Sen. Cruz Comes Out in Support of Plan To Save Supreme Court from Being Packed
Democrats are furious that President Trump may get a third nominee confirmed to the Supreme Court during his first term as president.
In response to the very real threat that Ruth Bader Ginsburg’s replacement could be a pro-life conservative, many on the left are talking about packing the Supreme Court with additional justices if Joe Biden wins next month’s election.
Not Biden or his running mate Kamala Harris, mind you — both of them have refused to answer whether they support court-packing.
Republican Sen. Ted Cruz of Texas, on the other hand, supports a plan that would protect the Supreme Court and freeze the number of justices at nine: a constitutional amendment.
“I think that’s a good idea. The number of justices is not set in the Constitution. It’s set by Congress,” Cruz told the Washington Examiner.
“We’ve had the number nine for 150 years. It is a number that works well, that provides stability and helps insulate the court from being overly politicized.”
Cruz also said he would support a legislative effort to freeze the number of Supreme Court justices.
This isn’t a bad idea. The judiciary is supposed to provide a check on the other two branches. In Federalist Paper No. 78, Alexander Hamilton wrote that the judiciary should be the weakest branch, merely providing judgment and relying on the executive and legislative branches to uphold its judgments.

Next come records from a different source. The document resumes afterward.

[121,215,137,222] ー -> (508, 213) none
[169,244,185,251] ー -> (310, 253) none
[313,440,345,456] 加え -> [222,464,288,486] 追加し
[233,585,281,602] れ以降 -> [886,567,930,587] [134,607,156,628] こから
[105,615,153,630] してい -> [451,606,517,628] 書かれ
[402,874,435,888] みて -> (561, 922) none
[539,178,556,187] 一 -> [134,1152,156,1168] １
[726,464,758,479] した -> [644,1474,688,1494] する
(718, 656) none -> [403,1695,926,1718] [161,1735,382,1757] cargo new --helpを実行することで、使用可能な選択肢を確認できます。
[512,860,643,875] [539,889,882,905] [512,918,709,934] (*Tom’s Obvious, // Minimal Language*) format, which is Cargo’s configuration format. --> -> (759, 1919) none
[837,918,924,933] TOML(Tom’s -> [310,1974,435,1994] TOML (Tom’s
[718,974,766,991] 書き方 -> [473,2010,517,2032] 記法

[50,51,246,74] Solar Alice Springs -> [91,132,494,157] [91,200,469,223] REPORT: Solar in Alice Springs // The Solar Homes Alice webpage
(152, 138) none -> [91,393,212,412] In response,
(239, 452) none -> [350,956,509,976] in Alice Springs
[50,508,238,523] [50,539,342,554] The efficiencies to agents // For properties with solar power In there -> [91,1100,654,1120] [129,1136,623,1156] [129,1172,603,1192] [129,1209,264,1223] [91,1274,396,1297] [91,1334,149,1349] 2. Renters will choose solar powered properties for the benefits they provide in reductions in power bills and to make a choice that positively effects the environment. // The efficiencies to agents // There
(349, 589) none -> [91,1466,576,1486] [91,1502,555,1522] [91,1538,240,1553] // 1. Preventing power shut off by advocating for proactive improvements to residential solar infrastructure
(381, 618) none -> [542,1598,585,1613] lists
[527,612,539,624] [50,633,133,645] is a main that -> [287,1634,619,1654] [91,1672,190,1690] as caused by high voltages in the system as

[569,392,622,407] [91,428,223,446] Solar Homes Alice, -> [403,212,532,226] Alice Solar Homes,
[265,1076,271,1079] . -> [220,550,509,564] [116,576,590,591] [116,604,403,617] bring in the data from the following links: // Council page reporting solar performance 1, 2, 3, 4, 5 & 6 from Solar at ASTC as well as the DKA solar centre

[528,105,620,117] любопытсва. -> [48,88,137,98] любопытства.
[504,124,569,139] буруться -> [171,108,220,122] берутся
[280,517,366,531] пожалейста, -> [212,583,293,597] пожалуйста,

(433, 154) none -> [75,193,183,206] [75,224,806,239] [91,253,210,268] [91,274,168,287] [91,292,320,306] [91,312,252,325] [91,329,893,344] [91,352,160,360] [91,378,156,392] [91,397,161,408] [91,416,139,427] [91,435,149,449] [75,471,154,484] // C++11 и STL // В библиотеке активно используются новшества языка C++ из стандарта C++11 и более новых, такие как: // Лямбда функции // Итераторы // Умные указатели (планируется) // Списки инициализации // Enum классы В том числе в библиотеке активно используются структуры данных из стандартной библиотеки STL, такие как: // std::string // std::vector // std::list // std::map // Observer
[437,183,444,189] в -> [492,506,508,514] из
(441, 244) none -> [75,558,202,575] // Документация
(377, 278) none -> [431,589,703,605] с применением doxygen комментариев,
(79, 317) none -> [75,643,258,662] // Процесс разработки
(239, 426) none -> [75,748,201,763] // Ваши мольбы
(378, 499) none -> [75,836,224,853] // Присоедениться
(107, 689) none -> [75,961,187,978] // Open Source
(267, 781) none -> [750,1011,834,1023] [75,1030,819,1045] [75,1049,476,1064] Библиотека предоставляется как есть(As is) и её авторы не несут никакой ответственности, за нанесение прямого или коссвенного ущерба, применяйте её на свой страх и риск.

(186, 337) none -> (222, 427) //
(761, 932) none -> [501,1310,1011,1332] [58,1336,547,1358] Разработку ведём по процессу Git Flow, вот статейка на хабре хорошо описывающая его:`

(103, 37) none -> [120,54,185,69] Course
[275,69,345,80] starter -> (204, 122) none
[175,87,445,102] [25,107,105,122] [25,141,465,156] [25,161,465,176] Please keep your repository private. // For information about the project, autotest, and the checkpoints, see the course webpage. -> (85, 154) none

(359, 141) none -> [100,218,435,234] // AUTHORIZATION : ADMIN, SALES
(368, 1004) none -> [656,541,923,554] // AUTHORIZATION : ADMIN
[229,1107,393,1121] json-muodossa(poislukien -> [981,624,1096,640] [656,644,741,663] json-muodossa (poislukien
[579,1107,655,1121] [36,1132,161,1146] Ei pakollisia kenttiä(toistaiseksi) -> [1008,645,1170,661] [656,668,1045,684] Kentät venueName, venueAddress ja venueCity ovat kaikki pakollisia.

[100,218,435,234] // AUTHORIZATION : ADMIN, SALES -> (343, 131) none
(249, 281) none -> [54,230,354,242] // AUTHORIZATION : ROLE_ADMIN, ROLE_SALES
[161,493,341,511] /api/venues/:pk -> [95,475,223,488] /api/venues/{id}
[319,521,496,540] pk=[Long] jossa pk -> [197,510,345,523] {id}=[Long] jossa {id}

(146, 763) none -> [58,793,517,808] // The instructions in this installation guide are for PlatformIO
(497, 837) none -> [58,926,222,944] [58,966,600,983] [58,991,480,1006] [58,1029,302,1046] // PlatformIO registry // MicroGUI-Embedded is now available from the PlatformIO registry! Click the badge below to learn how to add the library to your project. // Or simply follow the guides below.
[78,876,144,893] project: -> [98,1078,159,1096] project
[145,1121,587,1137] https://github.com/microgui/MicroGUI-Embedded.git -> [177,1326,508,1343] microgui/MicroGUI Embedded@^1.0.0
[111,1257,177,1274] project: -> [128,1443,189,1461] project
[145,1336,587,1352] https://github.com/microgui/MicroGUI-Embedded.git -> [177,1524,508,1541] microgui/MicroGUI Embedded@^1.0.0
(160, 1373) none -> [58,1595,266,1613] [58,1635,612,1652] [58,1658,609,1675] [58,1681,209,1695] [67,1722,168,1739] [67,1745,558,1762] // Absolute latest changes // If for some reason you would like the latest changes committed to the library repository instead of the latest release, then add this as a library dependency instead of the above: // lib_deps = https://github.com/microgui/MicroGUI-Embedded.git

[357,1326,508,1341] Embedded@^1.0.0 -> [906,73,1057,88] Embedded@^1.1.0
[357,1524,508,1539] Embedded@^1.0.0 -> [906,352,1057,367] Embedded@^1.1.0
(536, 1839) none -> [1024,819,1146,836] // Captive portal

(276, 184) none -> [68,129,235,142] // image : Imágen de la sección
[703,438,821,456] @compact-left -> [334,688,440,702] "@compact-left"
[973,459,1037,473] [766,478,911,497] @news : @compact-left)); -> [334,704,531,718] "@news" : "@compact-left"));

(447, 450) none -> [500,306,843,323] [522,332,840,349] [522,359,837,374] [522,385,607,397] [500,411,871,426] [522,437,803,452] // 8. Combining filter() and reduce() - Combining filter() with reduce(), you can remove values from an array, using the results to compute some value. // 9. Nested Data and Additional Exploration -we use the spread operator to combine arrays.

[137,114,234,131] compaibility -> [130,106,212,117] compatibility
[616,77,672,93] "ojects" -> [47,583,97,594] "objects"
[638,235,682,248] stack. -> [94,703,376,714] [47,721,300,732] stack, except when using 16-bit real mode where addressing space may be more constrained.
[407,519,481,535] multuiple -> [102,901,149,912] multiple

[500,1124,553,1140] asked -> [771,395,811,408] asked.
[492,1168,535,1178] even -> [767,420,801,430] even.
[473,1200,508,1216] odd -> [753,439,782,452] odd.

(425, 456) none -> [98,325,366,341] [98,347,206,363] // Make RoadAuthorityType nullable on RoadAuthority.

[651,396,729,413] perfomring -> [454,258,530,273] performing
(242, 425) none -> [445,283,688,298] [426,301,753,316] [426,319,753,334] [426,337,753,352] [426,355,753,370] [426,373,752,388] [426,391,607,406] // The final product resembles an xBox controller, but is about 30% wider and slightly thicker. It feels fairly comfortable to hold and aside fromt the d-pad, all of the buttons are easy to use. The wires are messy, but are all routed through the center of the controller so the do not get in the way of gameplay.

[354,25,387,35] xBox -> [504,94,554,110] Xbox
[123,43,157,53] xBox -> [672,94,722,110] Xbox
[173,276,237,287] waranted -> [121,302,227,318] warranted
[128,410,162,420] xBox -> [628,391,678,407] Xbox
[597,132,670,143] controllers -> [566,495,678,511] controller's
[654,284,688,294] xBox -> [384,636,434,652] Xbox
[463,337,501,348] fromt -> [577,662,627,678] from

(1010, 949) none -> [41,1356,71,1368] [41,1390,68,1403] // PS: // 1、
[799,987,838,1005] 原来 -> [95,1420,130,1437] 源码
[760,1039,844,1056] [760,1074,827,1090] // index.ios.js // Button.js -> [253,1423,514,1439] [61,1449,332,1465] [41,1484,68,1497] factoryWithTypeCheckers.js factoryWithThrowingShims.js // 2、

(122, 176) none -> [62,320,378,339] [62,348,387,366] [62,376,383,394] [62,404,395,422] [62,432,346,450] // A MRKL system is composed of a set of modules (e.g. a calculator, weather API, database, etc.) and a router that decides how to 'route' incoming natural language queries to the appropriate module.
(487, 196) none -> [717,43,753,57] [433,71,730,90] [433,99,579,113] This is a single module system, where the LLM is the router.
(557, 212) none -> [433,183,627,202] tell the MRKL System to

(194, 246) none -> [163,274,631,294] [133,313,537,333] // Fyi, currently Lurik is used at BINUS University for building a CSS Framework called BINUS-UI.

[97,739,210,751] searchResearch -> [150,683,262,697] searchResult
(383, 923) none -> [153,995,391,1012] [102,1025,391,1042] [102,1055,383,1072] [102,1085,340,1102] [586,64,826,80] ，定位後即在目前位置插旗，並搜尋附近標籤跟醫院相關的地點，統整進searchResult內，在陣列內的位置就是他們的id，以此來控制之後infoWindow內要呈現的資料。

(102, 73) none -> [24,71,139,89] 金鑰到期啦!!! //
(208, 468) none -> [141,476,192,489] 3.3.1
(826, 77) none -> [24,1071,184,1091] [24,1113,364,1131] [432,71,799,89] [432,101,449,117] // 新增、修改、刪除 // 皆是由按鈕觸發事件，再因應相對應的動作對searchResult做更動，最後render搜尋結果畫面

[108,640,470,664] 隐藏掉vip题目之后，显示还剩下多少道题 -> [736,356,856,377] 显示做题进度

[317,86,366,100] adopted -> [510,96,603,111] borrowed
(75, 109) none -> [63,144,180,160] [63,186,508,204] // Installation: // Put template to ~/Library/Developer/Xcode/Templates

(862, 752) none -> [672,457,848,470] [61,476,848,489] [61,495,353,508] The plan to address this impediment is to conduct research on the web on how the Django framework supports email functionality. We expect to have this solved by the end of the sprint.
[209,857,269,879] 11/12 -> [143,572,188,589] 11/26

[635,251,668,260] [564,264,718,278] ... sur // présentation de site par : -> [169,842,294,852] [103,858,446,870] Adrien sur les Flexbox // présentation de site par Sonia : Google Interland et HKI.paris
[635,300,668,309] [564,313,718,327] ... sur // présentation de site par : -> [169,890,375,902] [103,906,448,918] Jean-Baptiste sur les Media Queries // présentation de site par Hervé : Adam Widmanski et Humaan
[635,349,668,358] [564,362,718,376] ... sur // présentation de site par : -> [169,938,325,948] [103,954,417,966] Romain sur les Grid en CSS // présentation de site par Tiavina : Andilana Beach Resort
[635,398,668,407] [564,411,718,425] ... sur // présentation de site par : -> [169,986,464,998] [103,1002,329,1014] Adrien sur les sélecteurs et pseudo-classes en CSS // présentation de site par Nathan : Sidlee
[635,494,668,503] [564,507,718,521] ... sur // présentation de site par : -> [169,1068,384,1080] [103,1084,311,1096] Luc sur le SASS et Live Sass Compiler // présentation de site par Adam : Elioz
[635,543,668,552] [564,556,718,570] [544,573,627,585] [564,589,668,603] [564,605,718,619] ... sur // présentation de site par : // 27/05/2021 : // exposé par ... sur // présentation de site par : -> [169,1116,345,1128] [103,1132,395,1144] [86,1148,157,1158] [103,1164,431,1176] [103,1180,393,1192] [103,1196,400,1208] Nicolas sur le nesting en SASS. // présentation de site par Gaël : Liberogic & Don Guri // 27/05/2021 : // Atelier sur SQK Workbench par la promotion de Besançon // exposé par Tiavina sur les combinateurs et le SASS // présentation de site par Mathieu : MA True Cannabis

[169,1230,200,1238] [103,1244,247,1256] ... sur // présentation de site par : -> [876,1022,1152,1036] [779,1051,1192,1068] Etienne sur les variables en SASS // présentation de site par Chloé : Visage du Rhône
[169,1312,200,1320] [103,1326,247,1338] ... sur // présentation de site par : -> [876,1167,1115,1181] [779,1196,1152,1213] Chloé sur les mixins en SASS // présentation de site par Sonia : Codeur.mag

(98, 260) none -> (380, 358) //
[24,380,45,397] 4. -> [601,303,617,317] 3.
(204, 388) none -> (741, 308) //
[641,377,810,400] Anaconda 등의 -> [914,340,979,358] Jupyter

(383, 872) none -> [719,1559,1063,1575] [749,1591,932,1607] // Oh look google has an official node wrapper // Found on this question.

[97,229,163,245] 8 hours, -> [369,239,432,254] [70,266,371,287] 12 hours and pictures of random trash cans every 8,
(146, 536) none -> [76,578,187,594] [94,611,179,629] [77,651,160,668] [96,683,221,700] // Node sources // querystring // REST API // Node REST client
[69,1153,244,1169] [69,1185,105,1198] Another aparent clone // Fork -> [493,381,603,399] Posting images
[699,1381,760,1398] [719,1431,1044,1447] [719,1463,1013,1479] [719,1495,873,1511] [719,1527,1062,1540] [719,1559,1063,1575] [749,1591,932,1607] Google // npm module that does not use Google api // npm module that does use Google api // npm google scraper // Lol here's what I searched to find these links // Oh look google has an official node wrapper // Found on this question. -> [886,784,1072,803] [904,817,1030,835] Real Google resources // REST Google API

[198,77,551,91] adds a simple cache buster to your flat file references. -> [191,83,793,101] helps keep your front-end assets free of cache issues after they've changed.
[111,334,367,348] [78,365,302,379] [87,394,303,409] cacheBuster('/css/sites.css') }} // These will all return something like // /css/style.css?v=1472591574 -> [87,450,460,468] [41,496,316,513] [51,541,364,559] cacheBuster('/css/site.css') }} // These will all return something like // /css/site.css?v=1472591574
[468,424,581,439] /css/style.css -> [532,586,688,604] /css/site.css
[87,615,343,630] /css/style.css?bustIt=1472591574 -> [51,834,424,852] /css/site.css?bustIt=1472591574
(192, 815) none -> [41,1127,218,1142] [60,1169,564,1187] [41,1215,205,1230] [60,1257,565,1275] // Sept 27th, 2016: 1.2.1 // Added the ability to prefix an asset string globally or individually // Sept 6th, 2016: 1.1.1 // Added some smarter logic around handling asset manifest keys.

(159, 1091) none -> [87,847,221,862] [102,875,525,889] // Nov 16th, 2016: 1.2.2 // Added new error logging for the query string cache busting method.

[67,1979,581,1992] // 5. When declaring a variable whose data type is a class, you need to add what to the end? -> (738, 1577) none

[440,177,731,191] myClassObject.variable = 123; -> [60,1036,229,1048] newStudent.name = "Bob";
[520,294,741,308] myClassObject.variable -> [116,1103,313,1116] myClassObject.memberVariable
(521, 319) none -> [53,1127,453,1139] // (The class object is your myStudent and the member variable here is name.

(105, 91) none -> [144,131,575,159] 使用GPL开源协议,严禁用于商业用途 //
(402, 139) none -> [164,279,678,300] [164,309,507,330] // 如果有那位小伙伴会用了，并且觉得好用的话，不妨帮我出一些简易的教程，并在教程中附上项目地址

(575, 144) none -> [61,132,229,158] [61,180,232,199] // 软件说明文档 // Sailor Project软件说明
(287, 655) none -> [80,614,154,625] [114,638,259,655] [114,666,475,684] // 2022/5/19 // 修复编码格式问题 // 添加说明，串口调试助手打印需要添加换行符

In recent decades, however, the Supreme Court (as well as lower courts across the country) has become an activist court, where judges often inject their own ideologies to legislate from the bench.
The left is OK with that, as long as those legislations are their own ideologies.
If Amy Coney Barrett, Trump’s nominee to replace Ginsburg, is confirmed to the Supreme Court, six of the nine sitting justices will have been nominated by Republican presidents.
The left finds that unacceptable, so they are advocating for expanding the Supreme Court in order to put enough left-leaning justices on it to ram their preferred policies through.
The number of Supreme Court justices is set by Congress, not the Constitution, and there were originally six justices.
Since 1869, however, there have been nine justices on the highest court.
In 1937, President Franklin Roosevelt tried to pass legislation to increase the number of Supreme Court justices to 15 by allowing the president to appoint an additional justice (up to six) for every justice over the age of 70 years and 6 months. Congress did not approve of Roosevelt’s plan.
Now, the left has revived the idea of packing the court. Cruz noted that the odds are high Democrats will vote to pack the Supreme Court if Biden wins the presidency.
This could create a slippery slope: If the left wins and decides to pack the court simply so that they can enjoy an ideological majority on the Supreme Court, what would stop the right from further packing the court next time they are in power?
Fixing the number of justices on the high court, either through legislation or a constitutional amendment, could help to depoliticize the court.
Of course, it takes a two-thirds vote in both the Senate and the House of Representatives (or a constitutional convention) and ratification by three-quarters of the states to enact a constitutional amendment.
That’s a high bar, especially when the two major political parties are so ideologically divided.
If the left is so willing to grab power by any means possible, it is incumbent on the right — indeed, on any well-intentioned politician — to establish further safeguards to protect our institutions.